Lesson 1: Measuring the Volume of a Classroom

Narrative

Students use their yardsticks to measure the classroom and to compute the volume. They measure the length, width and height of the classroom. After they have the measurements, they compute the volume. They can use inches, feet or yards, each has advantages and disadvantages. The question is posed in terms of cubic ft, so that is the natural unit of measurement.

Inches: Easy to measure, they will multiply big numbers and get a big numeral as a result. Result is difficult to picture.

Feet or yards: Measurements will have fractional parts or decimals. Multiplication uses smaller numbers but includes fractions or decimals. The result is a smaller numeral.

Measuring the dimensions of the room will pose some logistic difficulties. It is easier if groups pool their resources and use all or at least two of their yardsticks end to end rather than iterate with just one.

Launch

Students work in their maker groups from the previous lesson and they use their yardstick. Have a box that is 1 ft on each side, i.e. 1 ft^3 cube to illustrate the question.

Task Statement

In the previous lesson we made yardsticks to help us figure out how much stuff would fit into our classroom. Today we’ll answer that question. How many 1 ft^3 cubes could we fit into the classroom?

Task Solution

The question asked about the number of cubic ft boxes that would fit into the classroom. So we need the length, width and height of the classroom up to whole feet to determine how many boxes could be stacked across the floor and up the walls of the classroom. One layer of boxes across the floor would be length x width and we can fit as many layers as the height of the classroom in ft, e.g. 1 layer is 30 rows of 20 boxes = 600 boxes. We can fit 9 layers into the classroom so the total number of boxes is 9 layers of 600 boxes = 5400 boxes. 

Synthesis

We multiplied 9 layers of 30 rows of 20 boxes = 9*30*20 = 5400 boxes. This gives us the volume computation 30 ft x 20 ft x 9 ft = 5400 ft^3. Notice if students multiplied the numbers in a different order and interpret the order, e.g. first stack up a layer against the wall and then repeat stacking layers until the room is full. Keep track of the different computations and their interpretations. Ask if there would be any gaps between the boxes and the walls. As an extension students could compute the volume of the gap using inches.

Task Narrative

Students generate dimensions of rectangular prisms with volume 60 ft^3. They make a model with linker cubes and then create the footprint of the actual prism on the floor of the classroom and hold up ropes to illustrate the height.
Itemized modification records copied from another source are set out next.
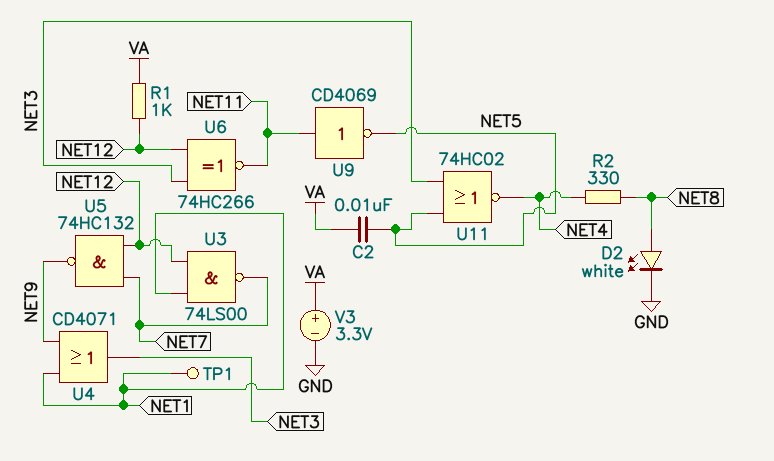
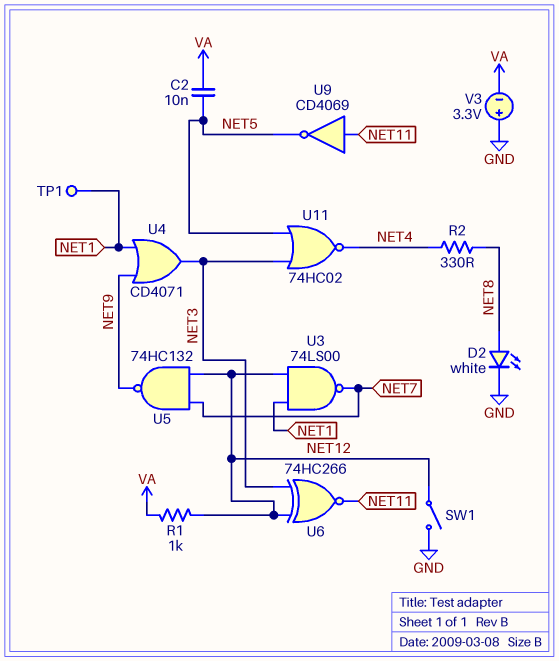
SW1: none -> switch (GND, NET12)
V3: 3.3V (plus VA, minus GND) -> 3.3V (plus GND, minus VA)

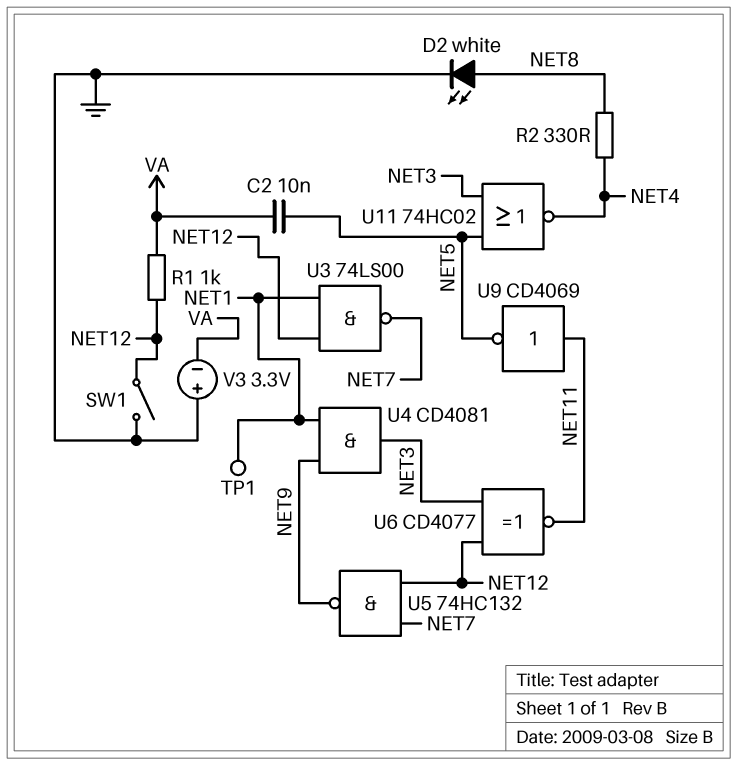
U4: OR CD4071 (in NET1, in NET9, out NET3) -> AND CD4081 (in NET1, in NET9, out NET3)
U6: XNOR 74HC266 (in NET3, in NET12, out NET11) -> XNOR CD4077 (in NET3, in NET12, out NET11)

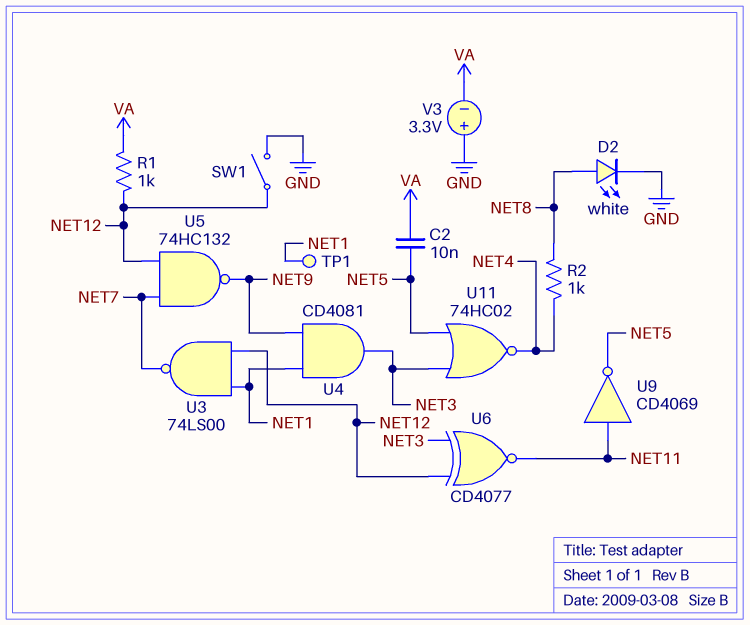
R2: 330 (NET4, NET8) -> 1k (NET4, NET8)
The mathematical purpose of this task is to realize that different prisms can have the same volume and to deepen the understanding of volume as the number of unit cubes that fill a 3-d space. As students work, take note of groups that use different dimensions.

Launch

Have linker cubes or other cubes available for students to make a plan for how to stack the boxes in a rectangular prism. Other materials needed: painter’s tape to mark the outline on the floor and rope to illustrate the height.

Task Statement

The library is getting painted over the summer and they need to store 60 (50?) boxes that are 1 ft3 in our classroom. We need to figure out where to put them. The overall configuration has to be a rectangular prism. Use the linker cubes to make a plan for how to stack the boxes. Be prepared to share your reasoning with the class.

Task Solution

60 = 10*3*2=10*2*3=2*3*10=3*2*10=2*10*3=3*10*2 (length, width, height - some more practical than others, ceiling might not be 10 ft high)

60 = 5*3*4 (or any permutation)

60 = 6*2*5 (or any permutation)

60 = 60*1*1 (probably not feasible)

60 = 30*2*1 (not feasible?, not efficient)

60 = 15*2*2  (not feasible?, not efficient)

Synthesis

After students make their linker cube models, have groups that used different dimensions show their models and demonstrate that it gives the correct volume. Keep track of the different numerical equations on the board. 

Some configurations are mathematically possible but would not fit into the classroom. Discuss the pros and cons of different configurations for this particular purpose - too high is hard to stack, too low requires too much floor space. Have students agree on one or two and as a class mark the footprint of the prism on the floor of the classroom using painter’s tape. Have student hold up rope or stand in the corners and illustrate how high the prism would be. Make a point that the entire inside of this prism would be solidly filled with boxes.